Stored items
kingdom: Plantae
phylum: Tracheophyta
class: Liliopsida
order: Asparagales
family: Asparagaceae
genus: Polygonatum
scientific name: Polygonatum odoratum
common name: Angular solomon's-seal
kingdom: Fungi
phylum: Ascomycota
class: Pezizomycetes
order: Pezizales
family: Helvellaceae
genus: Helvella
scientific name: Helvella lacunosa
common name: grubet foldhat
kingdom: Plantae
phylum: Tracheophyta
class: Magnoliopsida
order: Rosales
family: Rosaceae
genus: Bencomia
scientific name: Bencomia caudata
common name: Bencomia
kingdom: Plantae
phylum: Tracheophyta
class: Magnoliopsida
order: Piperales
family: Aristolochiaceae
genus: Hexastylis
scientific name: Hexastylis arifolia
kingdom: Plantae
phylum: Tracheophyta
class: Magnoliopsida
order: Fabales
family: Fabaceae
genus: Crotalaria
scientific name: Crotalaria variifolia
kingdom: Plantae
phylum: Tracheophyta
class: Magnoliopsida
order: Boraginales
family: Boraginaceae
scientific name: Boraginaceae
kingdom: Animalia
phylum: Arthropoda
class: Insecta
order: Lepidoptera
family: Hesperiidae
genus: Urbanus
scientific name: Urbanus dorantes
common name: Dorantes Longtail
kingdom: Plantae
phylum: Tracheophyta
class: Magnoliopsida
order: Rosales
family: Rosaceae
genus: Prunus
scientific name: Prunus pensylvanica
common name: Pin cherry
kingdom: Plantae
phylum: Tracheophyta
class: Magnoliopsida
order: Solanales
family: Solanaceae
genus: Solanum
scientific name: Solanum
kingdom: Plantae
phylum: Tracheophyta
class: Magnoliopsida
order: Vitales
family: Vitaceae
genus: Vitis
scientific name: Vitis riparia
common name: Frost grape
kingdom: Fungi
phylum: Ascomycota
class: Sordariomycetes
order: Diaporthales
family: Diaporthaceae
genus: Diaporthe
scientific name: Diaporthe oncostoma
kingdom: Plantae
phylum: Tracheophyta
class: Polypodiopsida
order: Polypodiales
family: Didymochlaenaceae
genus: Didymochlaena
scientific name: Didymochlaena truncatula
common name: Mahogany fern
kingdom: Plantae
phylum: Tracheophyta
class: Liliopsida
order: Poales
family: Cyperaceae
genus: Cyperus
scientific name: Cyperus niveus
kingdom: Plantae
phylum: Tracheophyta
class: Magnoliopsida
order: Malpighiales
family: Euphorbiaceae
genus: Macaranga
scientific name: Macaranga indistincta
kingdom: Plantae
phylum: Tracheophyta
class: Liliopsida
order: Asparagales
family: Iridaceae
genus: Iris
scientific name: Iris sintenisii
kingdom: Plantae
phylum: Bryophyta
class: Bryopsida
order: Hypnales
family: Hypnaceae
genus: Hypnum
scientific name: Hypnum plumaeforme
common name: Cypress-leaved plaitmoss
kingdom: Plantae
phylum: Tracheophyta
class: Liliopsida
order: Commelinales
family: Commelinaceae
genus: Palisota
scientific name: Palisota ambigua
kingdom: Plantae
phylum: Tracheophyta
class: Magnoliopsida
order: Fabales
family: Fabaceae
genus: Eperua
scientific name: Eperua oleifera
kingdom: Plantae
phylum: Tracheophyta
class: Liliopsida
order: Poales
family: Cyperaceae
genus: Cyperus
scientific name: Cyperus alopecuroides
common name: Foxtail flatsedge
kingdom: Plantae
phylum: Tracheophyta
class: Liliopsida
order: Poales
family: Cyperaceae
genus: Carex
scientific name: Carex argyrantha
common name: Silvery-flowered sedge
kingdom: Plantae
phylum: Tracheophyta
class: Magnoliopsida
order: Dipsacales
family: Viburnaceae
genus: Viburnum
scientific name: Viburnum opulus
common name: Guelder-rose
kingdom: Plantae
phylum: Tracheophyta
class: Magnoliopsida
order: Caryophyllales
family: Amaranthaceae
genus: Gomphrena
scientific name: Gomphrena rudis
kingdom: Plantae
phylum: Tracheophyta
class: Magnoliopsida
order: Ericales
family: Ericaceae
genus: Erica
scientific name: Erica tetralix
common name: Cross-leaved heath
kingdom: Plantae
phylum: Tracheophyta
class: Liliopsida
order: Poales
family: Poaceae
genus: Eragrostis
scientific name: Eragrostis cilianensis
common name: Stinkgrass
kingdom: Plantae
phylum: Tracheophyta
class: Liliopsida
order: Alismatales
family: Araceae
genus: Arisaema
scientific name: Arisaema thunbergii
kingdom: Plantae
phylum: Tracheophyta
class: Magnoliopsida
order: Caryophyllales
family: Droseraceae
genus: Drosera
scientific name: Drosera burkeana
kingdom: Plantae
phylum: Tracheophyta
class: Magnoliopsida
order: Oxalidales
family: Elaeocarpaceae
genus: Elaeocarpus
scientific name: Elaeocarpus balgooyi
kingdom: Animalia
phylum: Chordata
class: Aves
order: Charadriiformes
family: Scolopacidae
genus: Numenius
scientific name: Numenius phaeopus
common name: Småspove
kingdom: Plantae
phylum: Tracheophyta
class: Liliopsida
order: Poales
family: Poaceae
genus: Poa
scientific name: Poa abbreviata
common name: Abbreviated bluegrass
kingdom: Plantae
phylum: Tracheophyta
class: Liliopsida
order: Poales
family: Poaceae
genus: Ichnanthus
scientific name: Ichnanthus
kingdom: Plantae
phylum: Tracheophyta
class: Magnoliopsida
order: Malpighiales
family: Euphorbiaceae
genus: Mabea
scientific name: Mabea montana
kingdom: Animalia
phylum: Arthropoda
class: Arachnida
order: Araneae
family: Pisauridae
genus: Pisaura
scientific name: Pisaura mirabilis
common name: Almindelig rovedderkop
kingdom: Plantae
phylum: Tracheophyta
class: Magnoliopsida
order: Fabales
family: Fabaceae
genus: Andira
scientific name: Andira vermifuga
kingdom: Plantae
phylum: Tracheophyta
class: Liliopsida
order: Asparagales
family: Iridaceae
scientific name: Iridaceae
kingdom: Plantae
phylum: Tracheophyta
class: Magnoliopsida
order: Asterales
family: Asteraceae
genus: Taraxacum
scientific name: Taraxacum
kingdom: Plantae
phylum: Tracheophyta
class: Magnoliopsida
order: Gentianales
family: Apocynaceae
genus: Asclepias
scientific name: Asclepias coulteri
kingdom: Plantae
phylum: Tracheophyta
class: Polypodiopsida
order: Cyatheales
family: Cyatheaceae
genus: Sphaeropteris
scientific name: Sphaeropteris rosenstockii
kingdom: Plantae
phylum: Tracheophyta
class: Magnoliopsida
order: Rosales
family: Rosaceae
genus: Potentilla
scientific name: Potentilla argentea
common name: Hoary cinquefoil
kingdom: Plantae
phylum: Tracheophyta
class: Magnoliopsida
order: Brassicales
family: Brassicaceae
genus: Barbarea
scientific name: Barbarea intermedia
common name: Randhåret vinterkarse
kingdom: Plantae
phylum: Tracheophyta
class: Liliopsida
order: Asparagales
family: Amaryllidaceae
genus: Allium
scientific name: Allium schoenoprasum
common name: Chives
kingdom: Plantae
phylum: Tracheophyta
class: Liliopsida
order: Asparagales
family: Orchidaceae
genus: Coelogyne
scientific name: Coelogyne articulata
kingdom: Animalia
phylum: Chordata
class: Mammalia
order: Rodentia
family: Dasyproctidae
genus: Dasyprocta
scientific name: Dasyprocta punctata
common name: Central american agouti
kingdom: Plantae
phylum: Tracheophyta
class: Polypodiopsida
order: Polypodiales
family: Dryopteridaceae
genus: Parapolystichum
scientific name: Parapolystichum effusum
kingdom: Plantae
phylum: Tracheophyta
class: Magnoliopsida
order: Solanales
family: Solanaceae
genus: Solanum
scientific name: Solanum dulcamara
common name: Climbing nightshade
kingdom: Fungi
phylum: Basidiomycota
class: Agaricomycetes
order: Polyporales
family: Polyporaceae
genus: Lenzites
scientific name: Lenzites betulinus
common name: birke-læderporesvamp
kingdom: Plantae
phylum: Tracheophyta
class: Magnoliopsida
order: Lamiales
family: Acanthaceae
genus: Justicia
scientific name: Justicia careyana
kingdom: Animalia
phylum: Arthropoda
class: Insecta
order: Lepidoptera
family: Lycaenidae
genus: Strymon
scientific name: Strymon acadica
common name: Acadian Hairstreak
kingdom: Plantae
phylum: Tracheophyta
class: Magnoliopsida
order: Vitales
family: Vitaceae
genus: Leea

■ **THE PROBLEM**
Could you convert the stretch of data from the very start through the line containing "common name: grubet foldhat" into a Markdown table with the columns Row and Line, giving each line its own numbered row and leaving out any blank lines?

■ **THE RESPONSE**
| Row | Line |
|---|---|
| 1 | kingdom: Plantae |
| 2 | phylum: Tracheophyta |
| 3 | class: Liliopsida |
| 4 | order: Asparagales |
| 5 | family: Asparagaceae |
| 6 | genus: Polygonatum |
| 7 | scientific name: Polygonatum odoratum |
| 8 | common name: Angular solomon's-seal |
| 9 | kingdom: Fungi |
| 10 | phylum: Ascomycota |
| 11 | class: Pezizomycetes |
| 12 | order: Pezizales |
| 13 | family: Helvellaceae |
| 14 | genus: Helvella |
| 15 | scientific name: Helvella lacunosa |
| 16 | common name: grubet foldhat |